* _EXERCISE REQUIREMENTS_: Print every line below exactly. Skip the pictures.
Start of EXERCISE INPUT
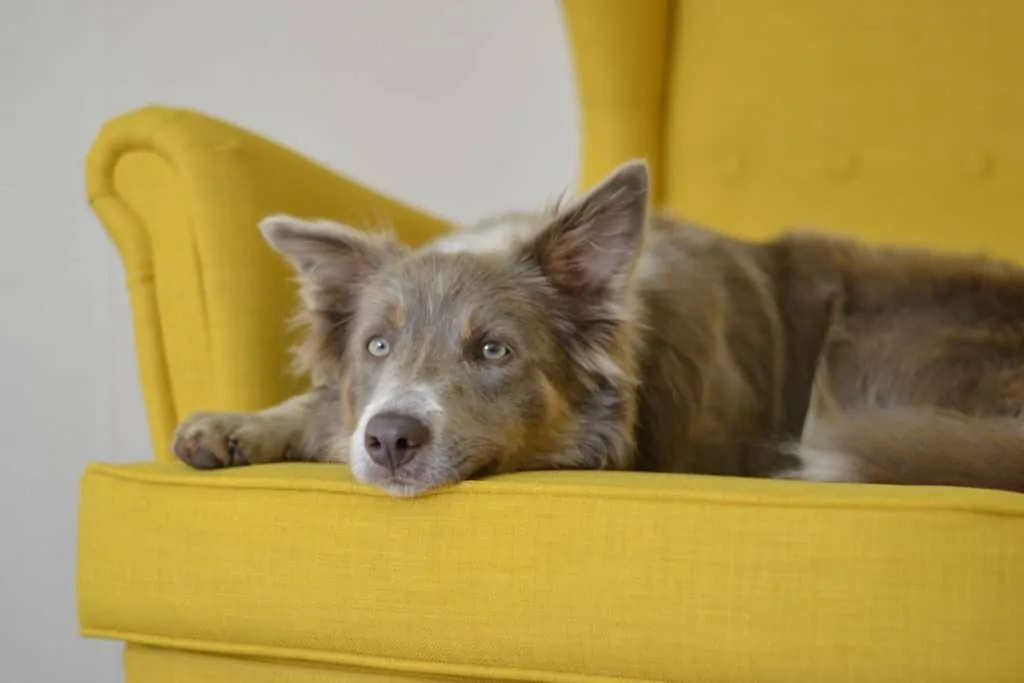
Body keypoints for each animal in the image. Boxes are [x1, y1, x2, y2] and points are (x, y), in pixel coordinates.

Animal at [174, 162, 1024, 499]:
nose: (389, 439)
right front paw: (235, 424)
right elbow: (317, 406)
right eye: (376, 346)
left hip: (868, 339)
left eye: (494, 350)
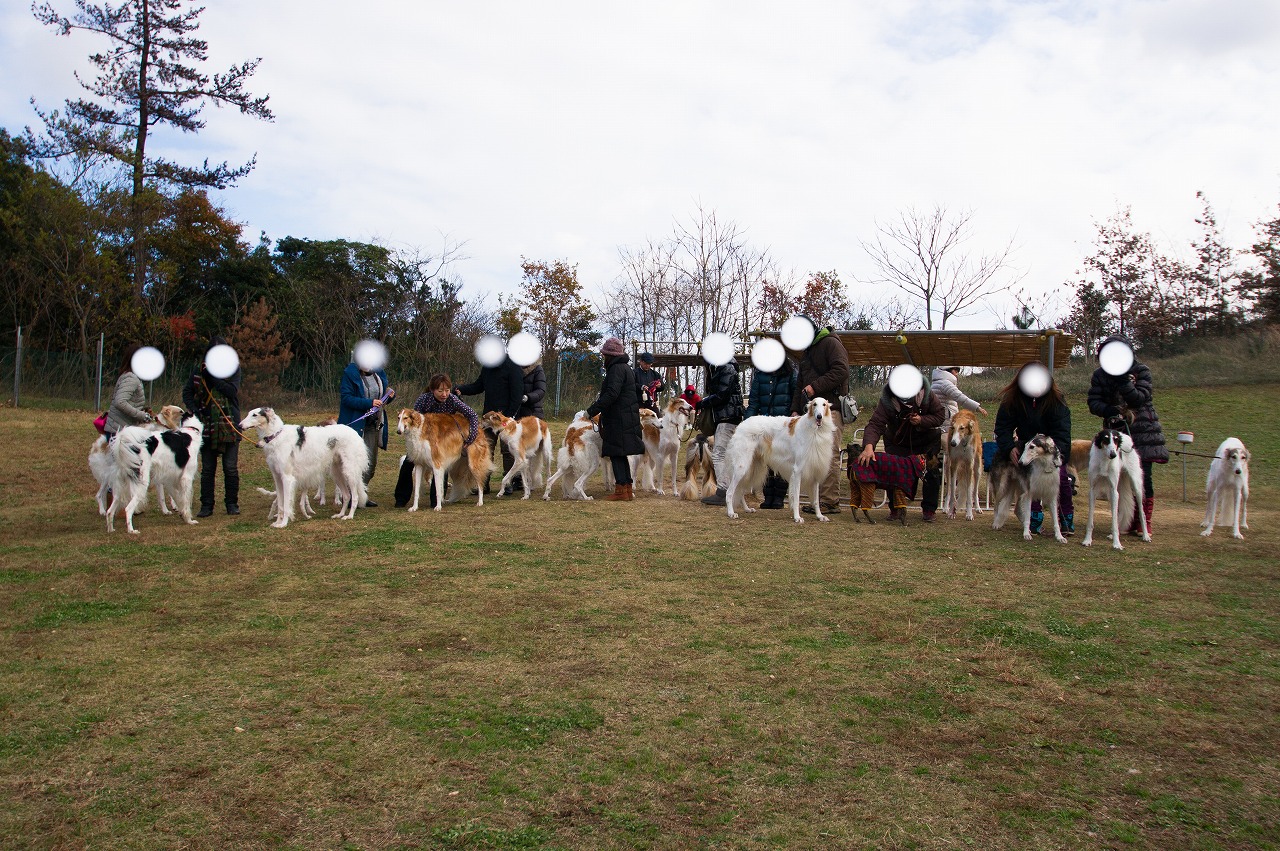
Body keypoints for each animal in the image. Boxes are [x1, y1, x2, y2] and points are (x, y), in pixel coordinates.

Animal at [240, 404, 371, 524]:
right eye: (249, 413)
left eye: (254, 415)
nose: (239, 426)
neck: (276, 435)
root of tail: (354, 432)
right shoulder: (277, 477)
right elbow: (281, 504)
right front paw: (277, 523)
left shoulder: (287, 477)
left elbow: (286, 505)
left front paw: (283, 524)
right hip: (337, 473)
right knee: (347, 495)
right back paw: (340, 514)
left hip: (349, 472)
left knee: (355, 497)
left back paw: (349, 516)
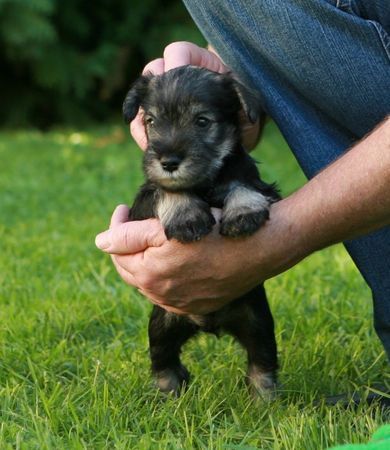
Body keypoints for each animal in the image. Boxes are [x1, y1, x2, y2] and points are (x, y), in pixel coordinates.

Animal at [123, 67, 278, 398]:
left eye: (202, 121)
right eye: (151, 121)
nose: (168, 162)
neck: (206, 181)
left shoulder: (260, 185)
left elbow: (240, 184)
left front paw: (243, 213)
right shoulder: (141, 206)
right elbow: (166, 191)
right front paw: (186, 217)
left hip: (258, 323)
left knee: (261, 363)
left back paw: (265, 399)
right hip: (162, 325)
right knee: (163, 360)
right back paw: (168, 392)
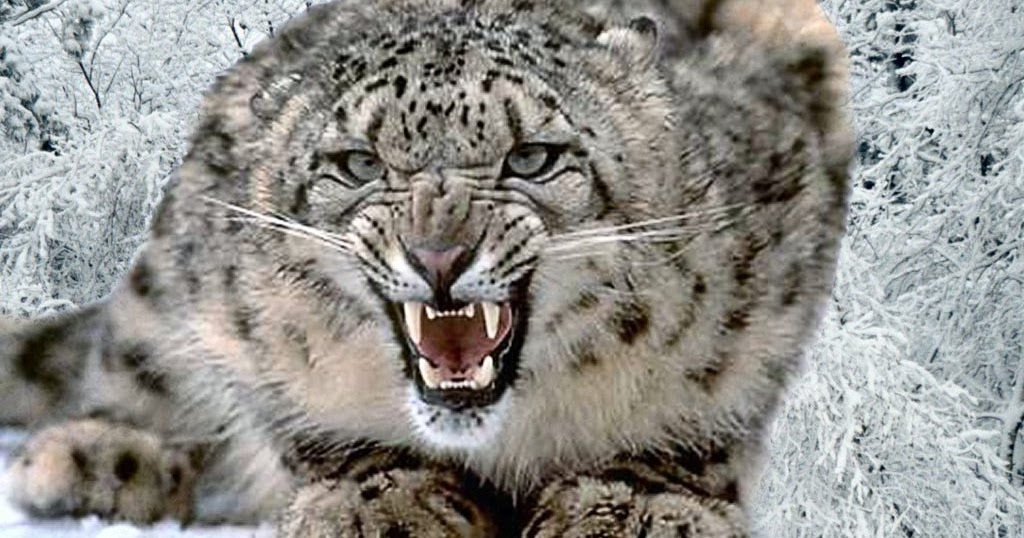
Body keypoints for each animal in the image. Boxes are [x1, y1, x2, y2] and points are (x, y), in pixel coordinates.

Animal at [0, 0, 853, 536]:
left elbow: (709, 407)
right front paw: (385, 506)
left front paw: (632, 509)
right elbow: (300, 417)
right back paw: (92, 459)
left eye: (533, 156)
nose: (438, 254)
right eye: (357, 163)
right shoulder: (241, 314)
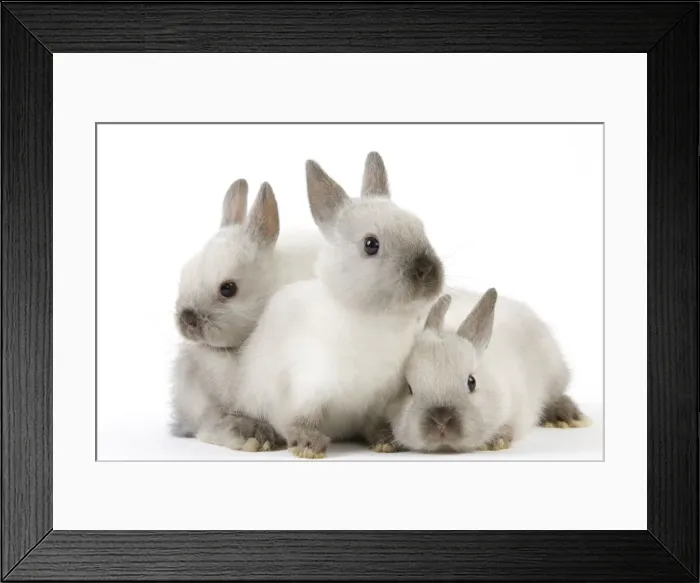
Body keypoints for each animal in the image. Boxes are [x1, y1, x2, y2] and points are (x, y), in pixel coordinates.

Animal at [232, 152, 445, 458]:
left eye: (420, 228)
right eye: (370, 244)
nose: (427, 270)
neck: (375, 320)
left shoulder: (379, 399)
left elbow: (374, 422)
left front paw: (385, 441)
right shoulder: (305, 389)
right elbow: (298, 419)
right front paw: (308, 446)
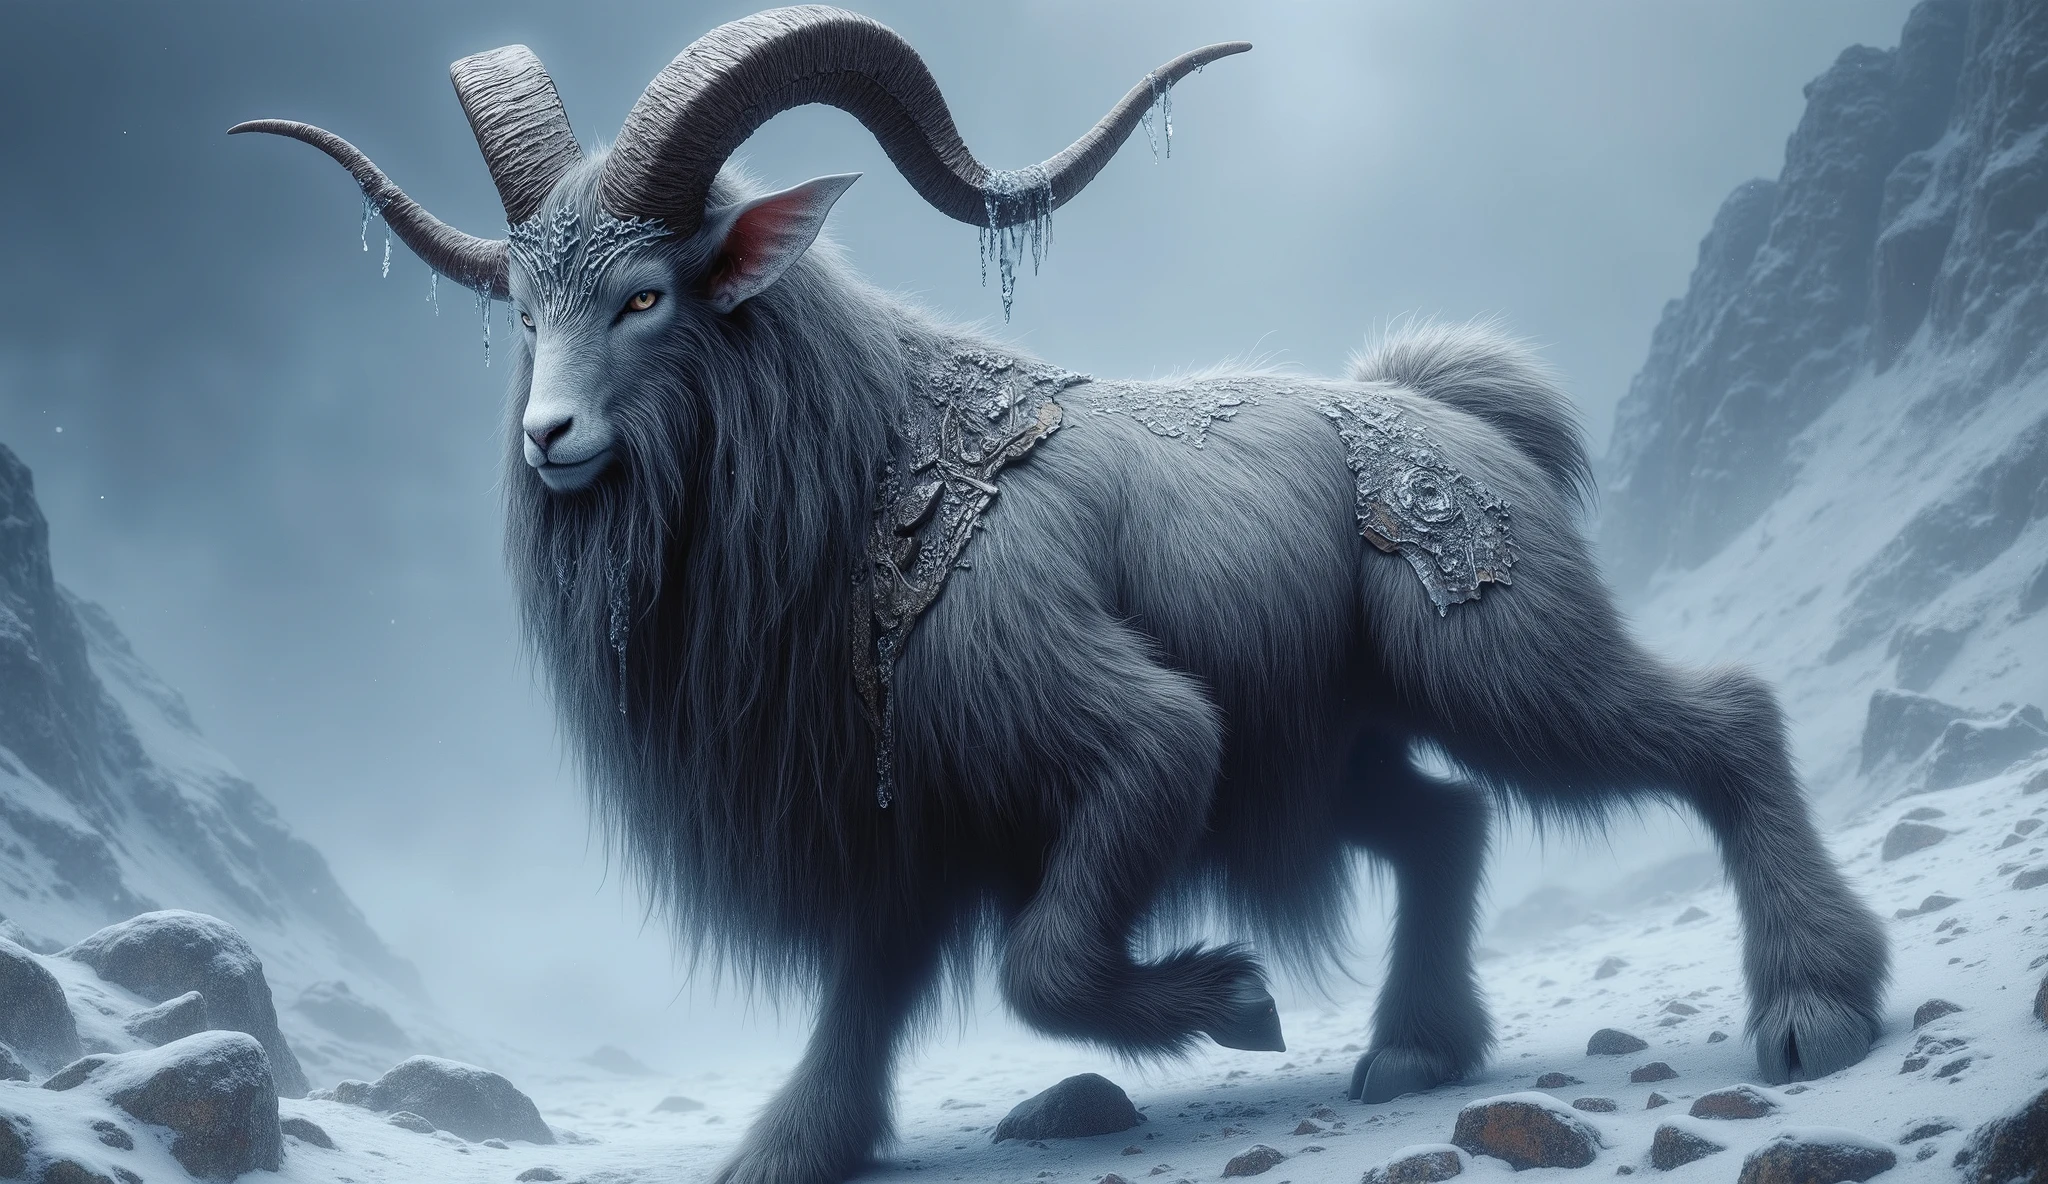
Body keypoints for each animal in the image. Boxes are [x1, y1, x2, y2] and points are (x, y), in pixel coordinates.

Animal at [236, 8, 1889, 1182]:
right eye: (524, 313)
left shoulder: (1134, 743)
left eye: (648, 295)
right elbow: (867, 995)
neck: (877, 467)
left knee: (1722, 724)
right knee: (1447, 823)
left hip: (1499, 659)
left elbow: (1043, 966)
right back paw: (1419, 1054)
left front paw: (1234, 1001)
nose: (552, 438)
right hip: (1338, 743)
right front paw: (789, 1151)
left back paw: (1816, 1006)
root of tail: (1452, 409)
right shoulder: (898, 825)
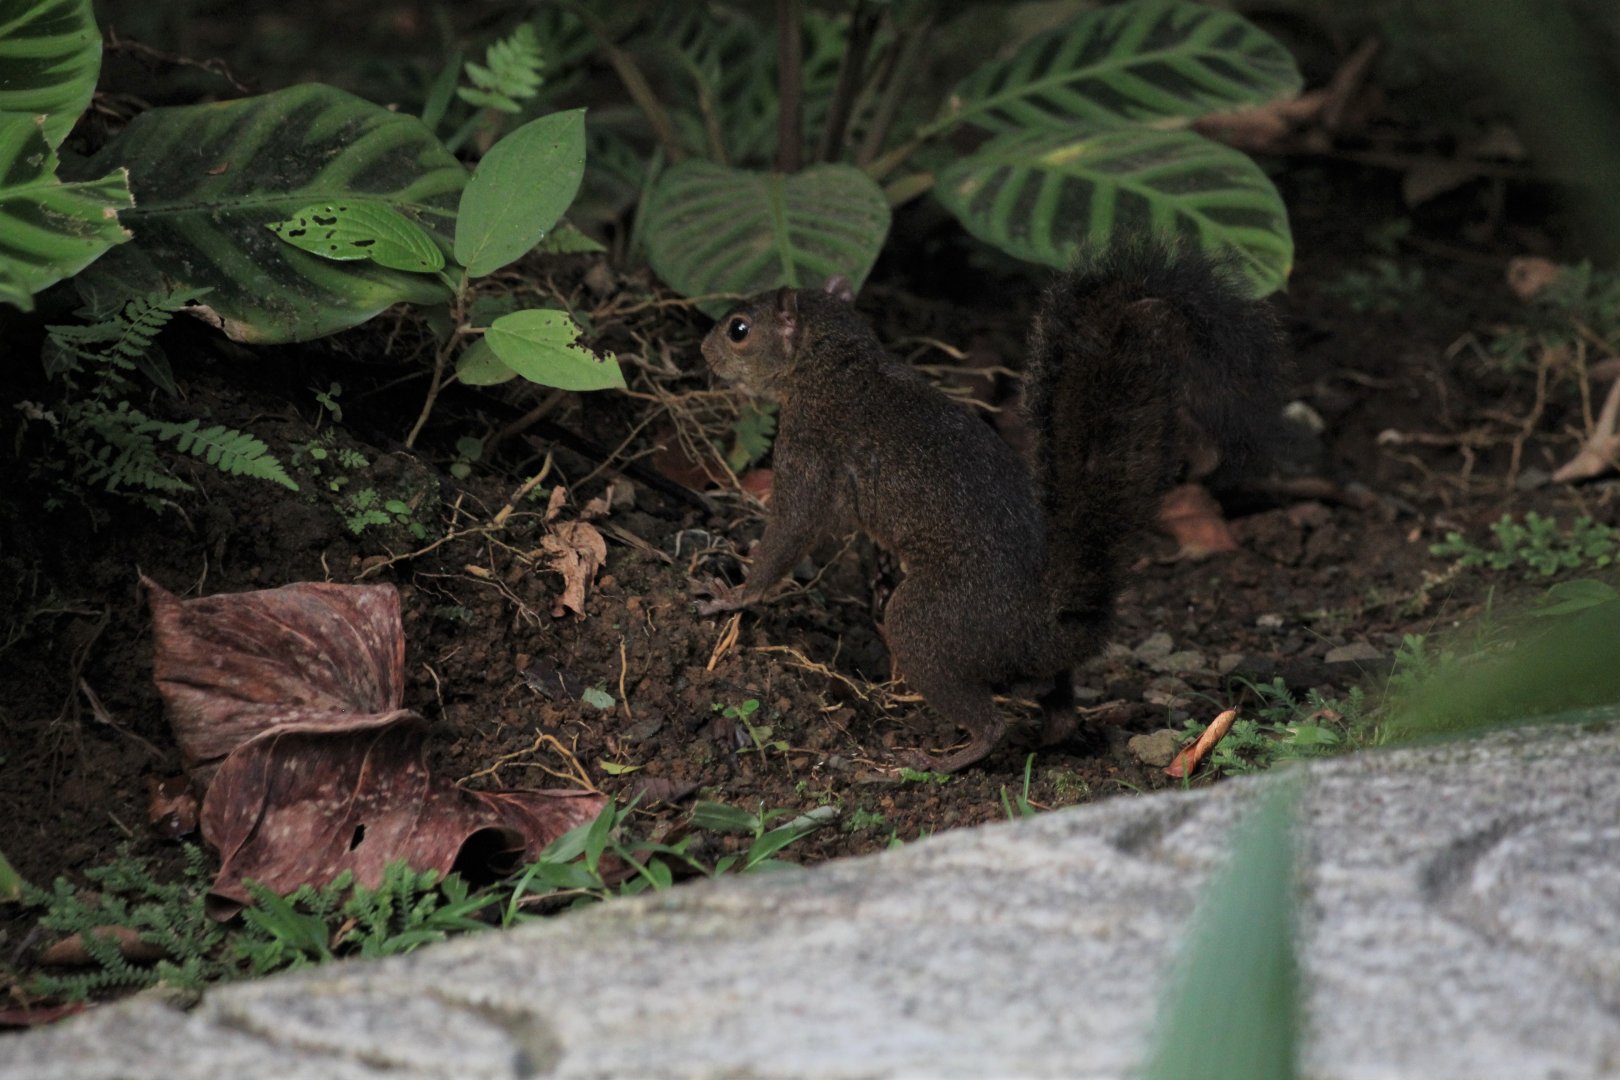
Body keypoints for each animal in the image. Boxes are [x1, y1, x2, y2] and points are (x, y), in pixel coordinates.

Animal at [695, 241, 1283, 772]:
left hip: (928, 622)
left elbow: (790, 530)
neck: (833, 363)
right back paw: (1053, 734)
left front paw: (732, 594)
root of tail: (1051, 621)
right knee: (1058, 699)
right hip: (1032, 662)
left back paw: (943, 758)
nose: (702, 349)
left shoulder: (809, 446)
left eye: (739, 329)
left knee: (990, 719)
End of EXERCISE INPUT
* _WRITTEN ANSWER_:
Body keypoints for each animal in the image. Boxes are [x1, y1, x2, y2] and points are (x, y), in pixel coordinates.

Animal at [174, 162, 1024, 499]:
nose: (389, 439)
right front paw: (235, 424)
right elbow: (317, 406)
right eye: (376, 346)
left hip: (868, 339)
left eye: (494, 350)
Body keypoints for each animal in the image. Boxes are [x1, y1, x2, y2] and points are (x, y), in pixel coordinates.

Animal at [240, 404, 371, 524]:
right eye: (249, 413)
left eye: (254, 415)
nose: (239, 426)
neck: (276, 435)
root of tail: (354, 432)
right shoulder: (277, 477)
right elbow: (281, 504)
right front paw: (277, 523)
left shoulder: (287, 477)
left elbow: (286, 505)
left front paw: (283, 524)
right hip: (337, 473)
right knee: (347, 495)
right back paw: (340, 514)
left hip: (349, 472)
left knee: (355, 497)
left back paw: (349, 516)
Body keypoints for each animal in the image. Boxes are [x1, y1, x2, y2] and points are (x, y), in pixel coordinates.

Animal at [123, 67, 278, 398]:
left eye: (202, 121)
right eye: (151, 121)
nose: (168, 162)
neck: (206, 181)
left shoulder: (260, 185)
left elbow: (240, 184)
left front paw: (243, 213)
right shoulder: (141, 206)
right elbow: (166, 191)
right front paw: (186, 217)
left hip: (258, 323)
left knee: (261, 363)
left back paw: (265, 399)
right hip: (162, 325)
right knee: (163, 360)
right back paw: (168, 392)
Body keypoints for each animal in the image. Boxes are [x1, y1, x2, y2] and points are (x, y), in pixel coordinates.

Animal at [0, 0, 853, 536]:
left elbow: (709, 407)
right front paw: (385, 506)
left front paw: (632, 509)
right elbow: (300, 417)
right back paw: (92, 459)
left eye: (533, 156)
nose: (438, 254)
right eye: (357, 163)
right shoulder: (241, 314)
Body keypoints for each animal in the image. Boxes are [x1, y1, x2, y2] and points are (x, y), in pixel coordinates.

Animal at [232, 152, 445, 458]:
left eye: (420, 228)
right eye: (370, 244)
nose: (427, 270)
neck: (375, 320)
left shoulder: (379, 399)
left elbow: (374, 422)
left front paw: (385, 441)
right shoulder: (305, 389)
right elbow: (298, 419)
right front paw: (308, 446)
Body keypoints for each animal in the image. Boxes are [x1, y1, x2, y2] and points are (x, y), in pixel coordinates.

Animal at [236, 8, 1889, 1182]:
right eye: (524, 313)
left shoulder: (1134, 743)
left eye: (648, 295)
right elbow: (867, 995)
neck: (877, 467)
left knee: (1722, 724)
right knee: (1447, 823)
left hip: (1499, 659)
left elbow: (1043, 966)
right back paw: (1419, 1054)
left front paw: (1234, 1001)
nose: (552, 438)
right hip: (1338, 743)
right front paw: (789, 1151)
left back paw: (1816, 1006)
root of tail: (1452, 409)
right shoulder: (898, 825)
Body keypoints for each animal in the image. Boxes are [x1, y1, x2, y2] and points are (x, y), in pixel coordinates.

Animal at [695, 241, 1283, 772]:
left hip: (928, 622)
left elbow: (790, 530)
neck: (833, 363)
right back paw: (1053, 734)
left front paw: (732, 594)
root of tail: (1051, 621)
right knee: (1058, 699)
right hip: (1032, 662)
left back paw: (943, 758)
nose: (702, 349)
left shoulder: (809, 446)
left eye: (739, 329)
left knee: (990, 719)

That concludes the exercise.